Six genetic variants (ie, rs3820706, rs147451859, rs4784750, rs17587029, rs16830728, and rs16972207) significantly predicted response to chemotherapy in breast cancer patients (p<5 x 10-8), and seven novel haplotypic structures were found to be associated with adverse response to chemotherapy.
Such haplotypes formed two genetic structures that correlated with neutropenia, leukopenia, chemotherapy-induced cytotoxicity (GAG-TTAT) and chemotherapy-induced alopecia (CC-CAACTCCCGTTGCGG).

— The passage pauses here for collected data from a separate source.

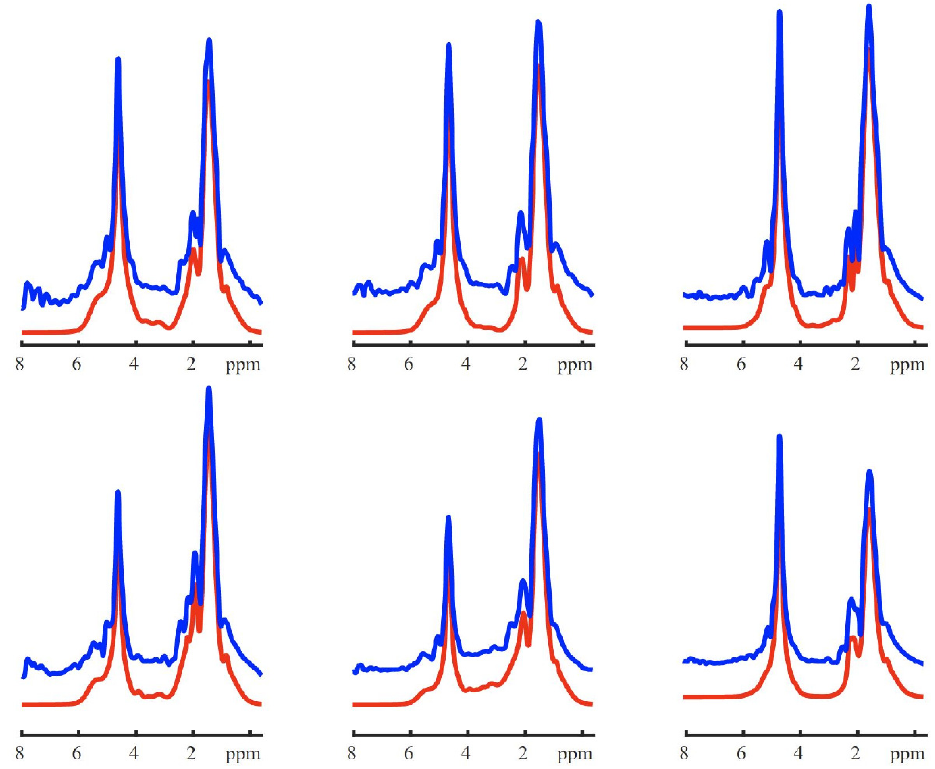
Figure 4. Example of lipid-only renal spectra fitting. Six spectra from adjacent voxels within the kidney are demonstrated. The blue lines represent the MRSI spectra, and the red lines represent their fit. The vertical offset between the blue and red line is due to the baseline correction implemented during fitting.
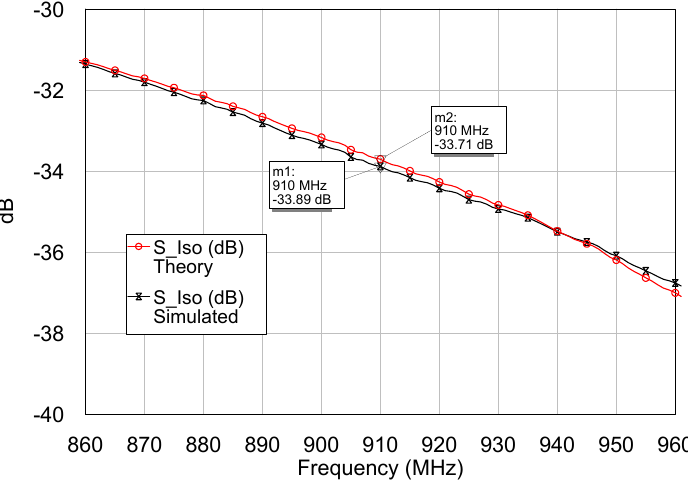
Figure 9. Simulated isolation performance and theoretical results comparison.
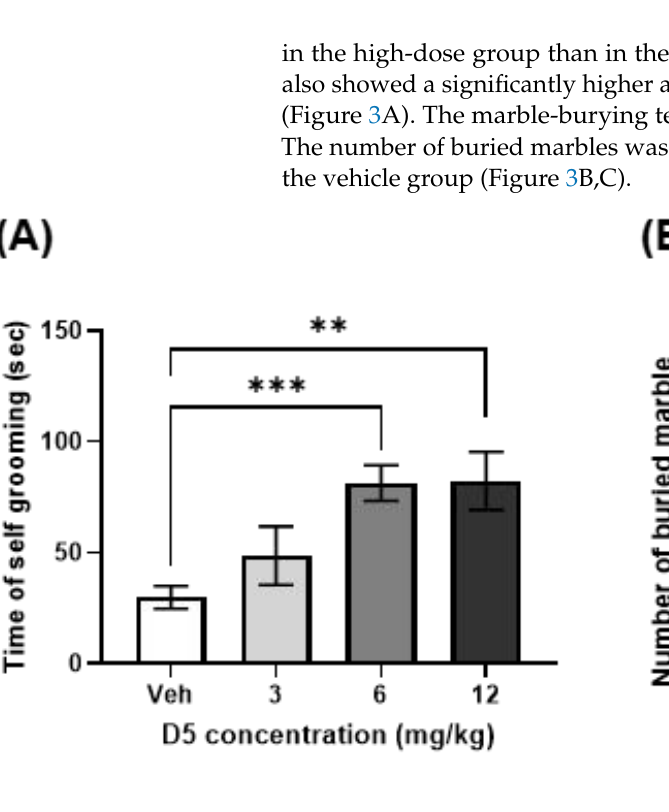
6 of 14 Figure 2. Discrimination of D5 as a developmental neurotoxicant by DNT: ( A ) cell survival curve of 46C; ( B ) logarithmic curve of the fluorescence intensity of GFP in neurosphere.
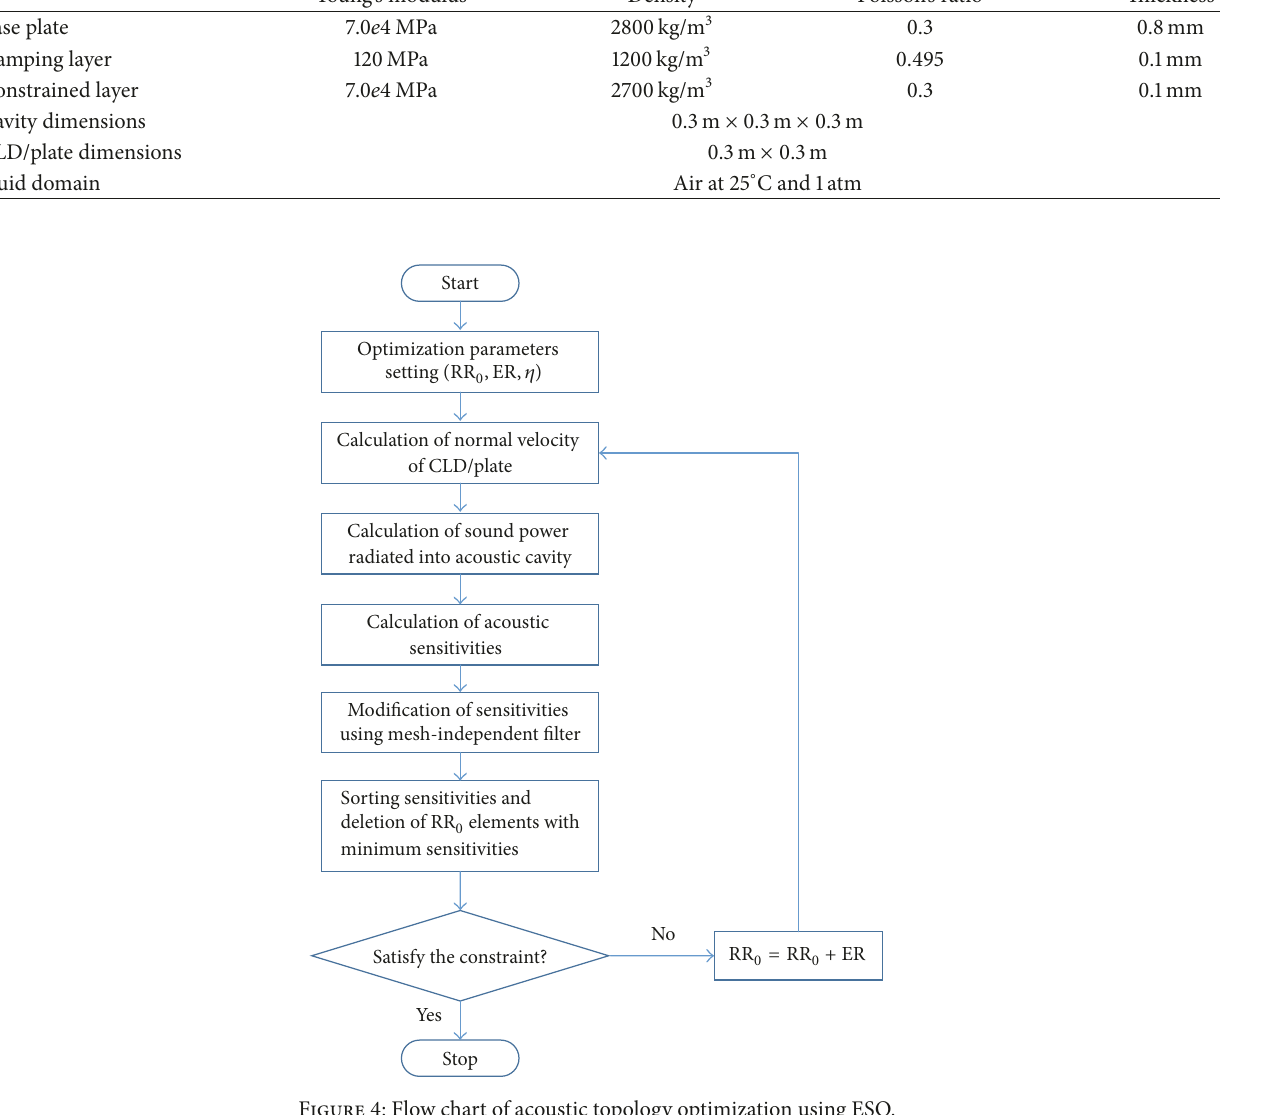
Figure 4: Flow chart of acoustic topology optimization using ESO.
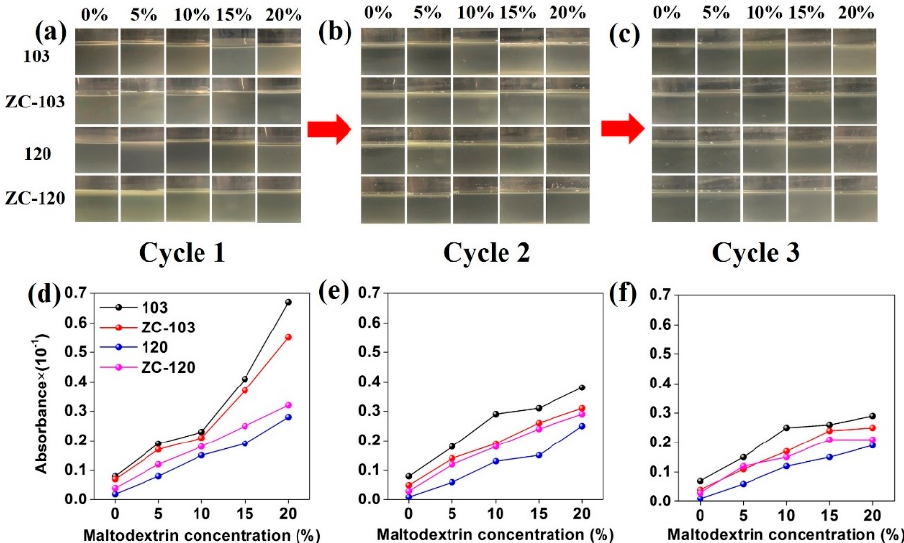
Figure 5. Changes in the immersion liquid after the leaching cycles ( a – c ); absorbance of the liquid after the leaching cycles ( d – f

These variants were found on PPCDC, NLRC5, STAM2, and TNFSF13B genes.
The expression of these genes resulted in a significant change in breast cancer tissues compared with normal tissues (p≤0.05), indicating gene-gene correlation (p≤0.05).
“These genetic variants and their associated novel haplotypic structures can predict adverse response to chemotherapy in BC patients and could potentially form BC-associated genetic panel for adverse response to chemotherapy,” the researchers said.
In this study, the research team obtained significant variants associated with response to chemotherapy from genome-wide association studies and identified candidate variants by haplotype analysis using 1000Genome LD data. They also assessed the expression quantitative trait loci to determine the effects of the variants on gene expression.
Finally, expression levels were compared between TCGA tumour types and adjacent normal tissues to evaluate the expression of the identified genes in the tumour sample.